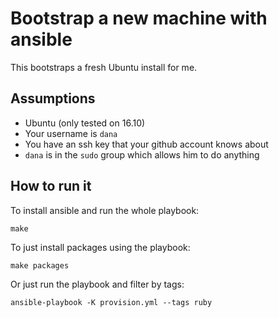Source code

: # Bootstrap a new machine with ansible

This bootstraps a fresh Ubuntu install for me.

## Assumptions

- Ubuntu (only tested on 16.10)
- Your username is `dana`
- You have an ssh key that your github account knows about
- `dana` is in the `sudo` group which allows him to do anything

## How to run it

To install ansible and run the whole playbook:

`make`

To just install packages using the playbook:

`make packages`

Or just run the playbook and filter by tags:

`ansible-playbook -K provision.yml --tags ruby`
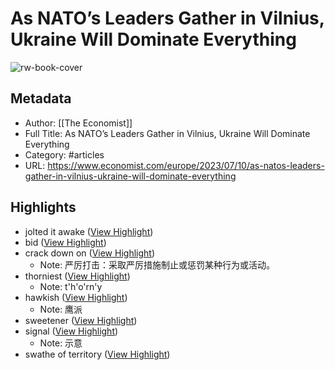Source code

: # As NATO’s Leaders Gather in Vilnius, Ukraine Will Dominate Everything

![rw-book-cover](https://www.economist.com/img/b/3952/2235/90/media-assets/image/20230715_EUP501.jpg)

## Metadata
- Author: [[The Economist]]
- Full Title: As NATO’s Leaders Gather in Vilnius, Ukraine Will Dominate Everything
- Category: #articles
- URL: https://www.economist.com/europe/2023/07/10/as-natos-leaders-gather-in-vilnius-ukraine-will-dominate-everything

## Highlights
- jolted it awake ([View Highlight](https://read.readwise.io/read/01h507kdq1tdrqnbm9jynayvcj))
- bid ([View Highlight](https://read.readwise.io/read/01h507pph753tedbtsmxy5bnm4))
- crack down on ([View Highlight](https://read.readwise.io/read/01h507qdajbp7k1b290fj74rbm))
    - Note: 严厉打击：采取严厉措施制止或惩罚某种行为或活动。
- thorniest ([View Highlight](https://read.readwise.io/read/01h507wrbav4a96h13re1btrrp))
    - Note: t'h'o'rn'y
- hawkish ([View Highlight](https://read.readwise.io/read/01h5080js6bghdx5sd71sabm42))
    - Note: 鹰派
- sweetener ([View Highlight](https://read.readwise.io/read/01h5085ww4vgj4mfc67zv685pf))
- signal ([View Highlight](https://read.readwise.io/read/01h5087xg7xkhny3pcnf4p560d))
    - Note: 示意
- swathe of territory ([View Highlight](https://read.readwise.io/read/01h508d0wekwsnjapezfs1ws68))
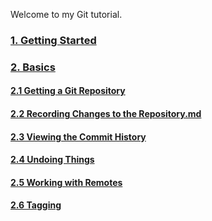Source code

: Welcome to my Git tutorial.

### [1. Getting Started](1.GettingStarted.md)
### [2. Basics](2.0.Basics.md)
#### [2.1 Getting a Git Repository](2.1.Getting_a_Git_Repository.md)
#### [2.2 Recording Changes to the Repository.md](2.2.Recording_Changes_to_the_Repository.md)
#### [2.3 Viewing the Commit History](2.3.Viewing_the_Commit_History.md)
#### [2.4 Undoing Things](2.4.Undoing_Things.md)
#### [2.5 Working with Remotes](2.5.Working_with_Remotes.md)
#### [2.6 Tagging](2.6.Tagging.md)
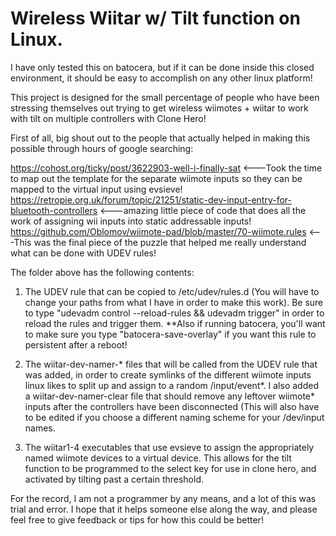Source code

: # Wireless Wiitar w/ Tilt function on Linux.

I have only tested this on batocera, but if it can be done inside this closed environment, it should be easy to accomplish on any other linux platform!

This project is designed for the small percentage of people who have been stressing themselves out trying to get wireless wiimotes + wiitar to work with tilt on multiple controllers with Clone Hero!

First of all, big shout out to the people that actually helped in making this possible through hours of google searching:

https://cohost.org/ticky/post/3622903-well-i-finally-sat   <---Took the time to map out the template for the separate wiimote inputs so they can be mapped to the virtual input using evsieve!
https://retropie.org.uk/forum/topic/21251/static-dev-input-entry-for-bluetooth-controllers   <---amazing little piece of code that does all the work of assigning wii inputs into static addressable inputs!
https://github.com/Oblomov/wiimote-pad/blob/master/70-wiimote.rules   <---This was the final piece of the puzzle that helped me really understand what can be done with UDEV rules!

The folder above has the following contents:

1) The UDEV rule that can be copied to /etc/udev/rules.d (You will have to change your paths from what I have in order to make this work). Be sure to type "udevadm control --reload-rules && udevadm trigger" in order to reload the rules and trigger them. **Also if running batocera, you'll want to make sure you type "batocera-save-overlay" if you want this rule to persistent after a reboot!

2) The wiitar-dev-namer-* files that will be called from the UDEV rule that was added, in order to create symlinks of the different wiimote inputs linux likes to split up and assign to a random /input/event*. I also added a wiitar-dev-namer-clear file that should remove any leftover wiimote* inputs after the controllers have been disconnected (This will also have to be edited if you choose a different naming scheme for your /dev/input names.

3) The wiitar1-4 executables that use evsieve to assign the appropriately named wiimote devices to a virtual device. This allows for the tilt function to be programmed to the select key for use in clone hero, and activated by tilting past a certain threshold.

For the record, I am not a programmer by any means, and a lot of this was trial and error. I hope that it helps someone else along the way, and please feel free to give feedback or tips for how this could be better!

· · · · ·

• [ACTION ITEM]
Please tally the lines in the listing above that contain the string "Note", matching case exactly, and reply with only that number.

• [SOLUTION FOR THIS EXERCISE]
4